Als Neuankömmlinge sind die meisten noch vorsichtig, halten sich zurück im Gespräch, achten peinlichst darauf, dass auf Erinnerungsfotos nicht die Flagge Taiwans zu sehen ist. Oder Taipehs "Platz der Freiheit". Aber schon früh gehen sie in die Buchläden, stöbern in all den Büchern, die zu Hause verboten sind. Thomas hat den Bestseller "Großer Strom, großes Meer" der Autorin und Kulturministerin Long Yingtai im Rucksack: Geschichten aus dem Jahr 1949 über die Verbrechen der KMT und der KP. Kofferweise brächten er und seine Kommilitonen verbotene Bücher zurück aufs Festland, erzählt Hue. "Wir reißen vorher die Umschlagseiten ab."

Einige besuchen Debattierklubs oder gar die Veranstaltungen von Wang Dan, dem ehemaligen Studentenführer vom Platz des Himmlischen Friedens, der nach dem Massaker von 1989 in die USA floh und im Moment als Professor in Taiwan lebt. Manche werden dann nach ihrer Rückkehr von der Staatssicherheit befragt: Man habe sie gesehen. Und doch schreckt das vor allem die Älteren nicht.

Psychologe Hue hatte sich schon zu Hause in Guangdong in Bürgergruppen für Denkmal- und Umweltschutz engagiert. Er sammelt nun Material über Graswurzelbewegungen, bringt das zurück nach China.
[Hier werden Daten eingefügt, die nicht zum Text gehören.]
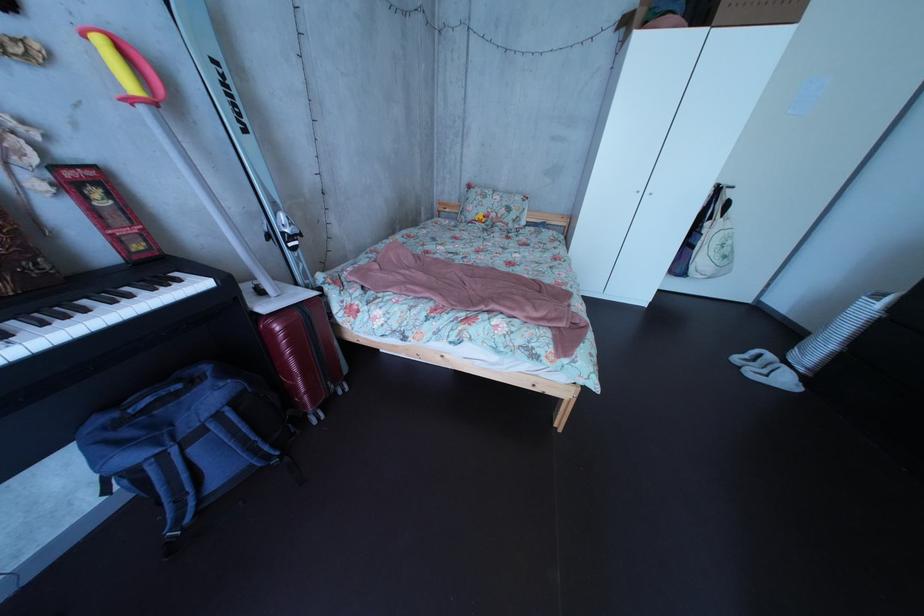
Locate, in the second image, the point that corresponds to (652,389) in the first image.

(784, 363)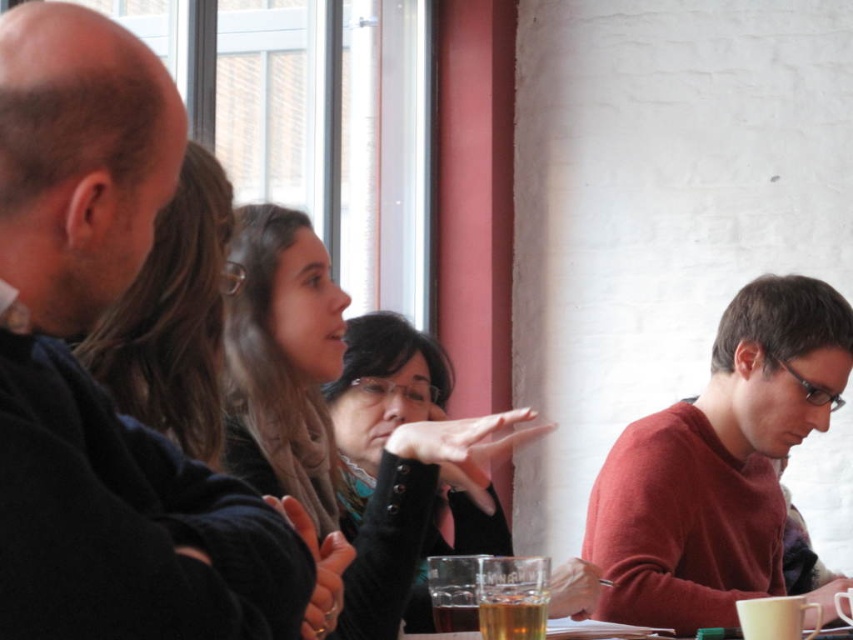
Is smooth black shirt at left above translucent glass beverage at center?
Zudem will er Taiwaner einladen. "Wenn du in China als Bürger Dinge bewegen willst, erntest du nichts als Frust", sagt er. "Taiwan gibt mir Hoffnung." "Der Weg Taiwans ist auch ein möglicher Weg für China", sagt der Verwaltungswissenschaftsstudent Ma Jun.

Es gibt auch einiges, was die Studenten enttäuscht. Allen voran die Skandal- und Krawallkultur in Taiwans Medien. Da sagt dann auch einer wie Thomas, der gerade noch die Meinungsfreiheit in Taiwan gepriesen hat: "Da sind mir unsere Medien lieber." Und es gibt einiges, was sie irritiert: Die Tatsache, dass vier von fünf Taiwanern mit der Wiedervereinigung nichts am Hut haben. "Das war ein Schock", sagt Hue. "Ich dachte, wir sind alle Chinesen, Freunde, Familie. Und hier sagen alle: Nein, wir sind Taiwaner." Versteht er das? "Klar, jetzt verstehe ich das. Aber gefühlsmäßig widerstrebt es mir." Auch, sagen sie, hätten die meisten Taiwaner keine Ahnung vom heutigen China. "Wir verstehen uns nicht", sagt Hue. "Die Distanz ist zu groß." Eigentlich war der Studentenaustausch ins Leben gerufen worden, um diese Distanz zu verringern. Ma Jun hat viele Taiwaner als Freunde. "Aber je mehr Taiwan und China sich kennenlernen", glaubt er, "umso fremder werden sie sich."